*Work instruction 1*.
In the recipe, swap "frying pan" for "saucepan" and give the passage starting at "Heat a large" and ending at "pepper. Keep warm.".
*Work instruction 2*.
Answer these questions from the recipe:
(a) How many people does it serve?
(b) What weight of fresh lasagne sheets does it call for?
(c) For about how long is the sauce simmered?
*Work instruction 3*.
Write what comes next in the lasagne recipe, beginning after its final sentence.

*Provided text*.
Serves 2   Approx time: 25   Difficulty: super easy

Ingredients

  • extra virgin olive oil
  • 2 cloves garlic, peeled and finely sliced
  • ½-1 fresh red chilli, halved, deseeded and finely sliced
  • 1 small bunch of fresh basil, leaves picked
  • 400 g good-quality tinned chopped tomatoes
  • sea salt
  • freshly ground black pepper
  • 250 g fresh lasagne sheets
  • Parmesan cheese, freshly grated, to serve
 

Method

Heat a large frying pan over a medium heat and add a good few lugs of olive oil. When the oil's hot, add the garlic and chilli and fry until lightly coloured. Drop in most of the basil – stand back as it will crackle and spit in the oil – and then, after a few seconds, add the tomatoes. Bring to the boil and simmer for about 5 minutes. You'll end up with a chunky sauce – if you like it smoother, pass the sauce through a coarse sieve. Taste the sauce and season with salt and pepper. Keep warm.

*Provided material*.
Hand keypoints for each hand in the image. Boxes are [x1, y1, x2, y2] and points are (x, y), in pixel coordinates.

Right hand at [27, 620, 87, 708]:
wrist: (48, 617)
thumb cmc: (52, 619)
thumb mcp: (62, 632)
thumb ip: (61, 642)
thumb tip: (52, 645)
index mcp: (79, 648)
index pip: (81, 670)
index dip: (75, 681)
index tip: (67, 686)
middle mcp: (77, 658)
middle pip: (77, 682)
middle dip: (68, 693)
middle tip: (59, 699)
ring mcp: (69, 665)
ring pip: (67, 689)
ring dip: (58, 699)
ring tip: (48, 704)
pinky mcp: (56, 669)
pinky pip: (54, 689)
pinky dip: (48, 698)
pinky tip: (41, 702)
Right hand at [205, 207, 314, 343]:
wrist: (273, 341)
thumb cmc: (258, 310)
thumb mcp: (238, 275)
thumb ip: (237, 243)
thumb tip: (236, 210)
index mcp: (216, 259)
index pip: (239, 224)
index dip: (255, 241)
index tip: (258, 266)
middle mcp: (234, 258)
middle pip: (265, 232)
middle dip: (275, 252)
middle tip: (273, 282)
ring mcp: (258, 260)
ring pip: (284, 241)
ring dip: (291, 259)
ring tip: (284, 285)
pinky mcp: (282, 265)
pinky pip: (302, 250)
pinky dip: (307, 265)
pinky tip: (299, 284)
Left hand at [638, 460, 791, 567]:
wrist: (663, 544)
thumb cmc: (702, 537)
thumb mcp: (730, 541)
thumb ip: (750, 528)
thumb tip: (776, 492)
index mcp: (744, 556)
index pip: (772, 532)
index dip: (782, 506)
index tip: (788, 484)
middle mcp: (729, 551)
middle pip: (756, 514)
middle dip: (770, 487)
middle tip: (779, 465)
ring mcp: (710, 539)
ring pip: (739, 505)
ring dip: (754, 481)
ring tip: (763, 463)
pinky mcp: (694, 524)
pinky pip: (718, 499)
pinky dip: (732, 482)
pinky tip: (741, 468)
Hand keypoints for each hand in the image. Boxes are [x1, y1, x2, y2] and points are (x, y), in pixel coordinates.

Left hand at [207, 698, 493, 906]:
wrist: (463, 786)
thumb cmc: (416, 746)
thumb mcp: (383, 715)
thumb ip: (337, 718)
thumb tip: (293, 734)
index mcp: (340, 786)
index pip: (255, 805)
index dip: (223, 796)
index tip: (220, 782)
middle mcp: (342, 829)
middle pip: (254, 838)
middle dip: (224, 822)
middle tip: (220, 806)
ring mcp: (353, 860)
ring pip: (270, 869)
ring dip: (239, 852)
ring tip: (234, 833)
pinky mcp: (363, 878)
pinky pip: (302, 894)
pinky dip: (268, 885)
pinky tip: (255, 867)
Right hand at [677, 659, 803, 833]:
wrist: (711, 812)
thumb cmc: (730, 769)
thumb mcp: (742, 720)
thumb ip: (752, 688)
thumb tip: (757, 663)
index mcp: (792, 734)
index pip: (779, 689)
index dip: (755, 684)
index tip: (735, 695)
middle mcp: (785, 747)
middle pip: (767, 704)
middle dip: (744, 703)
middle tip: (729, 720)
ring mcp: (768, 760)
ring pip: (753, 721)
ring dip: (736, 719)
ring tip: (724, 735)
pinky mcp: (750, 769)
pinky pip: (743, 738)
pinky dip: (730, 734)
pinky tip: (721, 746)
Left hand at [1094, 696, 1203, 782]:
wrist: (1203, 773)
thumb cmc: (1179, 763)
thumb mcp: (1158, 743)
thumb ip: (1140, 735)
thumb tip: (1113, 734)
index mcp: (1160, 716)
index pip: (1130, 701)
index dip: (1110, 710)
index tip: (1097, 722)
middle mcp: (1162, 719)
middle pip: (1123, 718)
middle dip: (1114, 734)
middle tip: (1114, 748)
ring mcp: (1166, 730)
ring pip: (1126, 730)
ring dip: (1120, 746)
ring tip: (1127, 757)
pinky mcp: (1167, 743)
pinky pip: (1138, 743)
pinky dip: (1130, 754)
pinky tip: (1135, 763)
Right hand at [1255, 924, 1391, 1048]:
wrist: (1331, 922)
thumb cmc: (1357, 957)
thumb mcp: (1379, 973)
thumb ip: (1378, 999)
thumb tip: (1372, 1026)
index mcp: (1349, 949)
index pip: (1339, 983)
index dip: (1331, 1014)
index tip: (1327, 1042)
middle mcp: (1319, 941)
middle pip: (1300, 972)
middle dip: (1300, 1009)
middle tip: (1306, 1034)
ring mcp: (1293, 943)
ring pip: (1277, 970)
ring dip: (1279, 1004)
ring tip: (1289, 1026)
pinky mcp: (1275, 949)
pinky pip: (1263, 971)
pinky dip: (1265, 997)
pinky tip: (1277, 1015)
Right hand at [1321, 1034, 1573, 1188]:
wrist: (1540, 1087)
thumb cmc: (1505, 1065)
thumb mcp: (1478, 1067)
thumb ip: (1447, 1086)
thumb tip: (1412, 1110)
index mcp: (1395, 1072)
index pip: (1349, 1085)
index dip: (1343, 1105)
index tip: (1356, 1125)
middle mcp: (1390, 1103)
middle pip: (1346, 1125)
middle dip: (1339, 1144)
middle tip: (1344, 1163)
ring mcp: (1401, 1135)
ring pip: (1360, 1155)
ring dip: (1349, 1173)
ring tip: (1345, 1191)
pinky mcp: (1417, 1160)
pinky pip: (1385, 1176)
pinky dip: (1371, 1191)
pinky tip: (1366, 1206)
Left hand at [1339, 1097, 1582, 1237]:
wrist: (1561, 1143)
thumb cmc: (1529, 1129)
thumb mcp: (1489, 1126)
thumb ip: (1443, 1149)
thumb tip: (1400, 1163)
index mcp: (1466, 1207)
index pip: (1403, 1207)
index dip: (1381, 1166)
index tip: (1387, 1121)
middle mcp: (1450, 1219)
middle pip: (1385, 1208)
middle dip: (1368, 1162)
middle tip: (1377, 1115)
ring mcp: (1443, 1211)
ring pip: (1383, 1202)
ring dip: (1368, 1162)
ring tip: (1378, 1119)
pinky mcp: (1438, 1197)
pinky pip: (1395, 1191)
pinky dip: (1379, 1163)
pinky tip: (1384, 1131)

*Exercise result 1*.
Heat a large saucepan over a medium heat and add a good few lugs of olive oil. When the oil's hot, add the garlic and chilli and fry until lightly coloured. Drop in most of the basil – stand back as it will crackle and spit in the oil – and then, after a few seconds, add the tomatoes. Bring to the boil and simmer for about 5 minutes. You'll end up with a chunky sauce – if you like it smoother, pass the sauce through a coarse sieve. Taste the sauce and season with salt and pepper. Keep warm.

*Exercise result 2*.
(a) 2
(b) 250 g
(c) About 5 minutes

*Exercise result 3*.
Bring a large pan of salted water to the boil. On a lightly floured work surface, cut the lasagne sheets into strips with a knife or a pastry wheel. When the water is at a rolling boil, add the pasta and cook for a few minutes until just al dente.

Drain the pasta strips in a colander, reserving a little of the cooking water.

Stir the pasta into the warm sauce. If it's a bit thick, add a few spoonfuls of the cooking water to loosen it up. Sprinkle with freshly grated Parmesan cheese and the reserved basil leaves and serve immediately.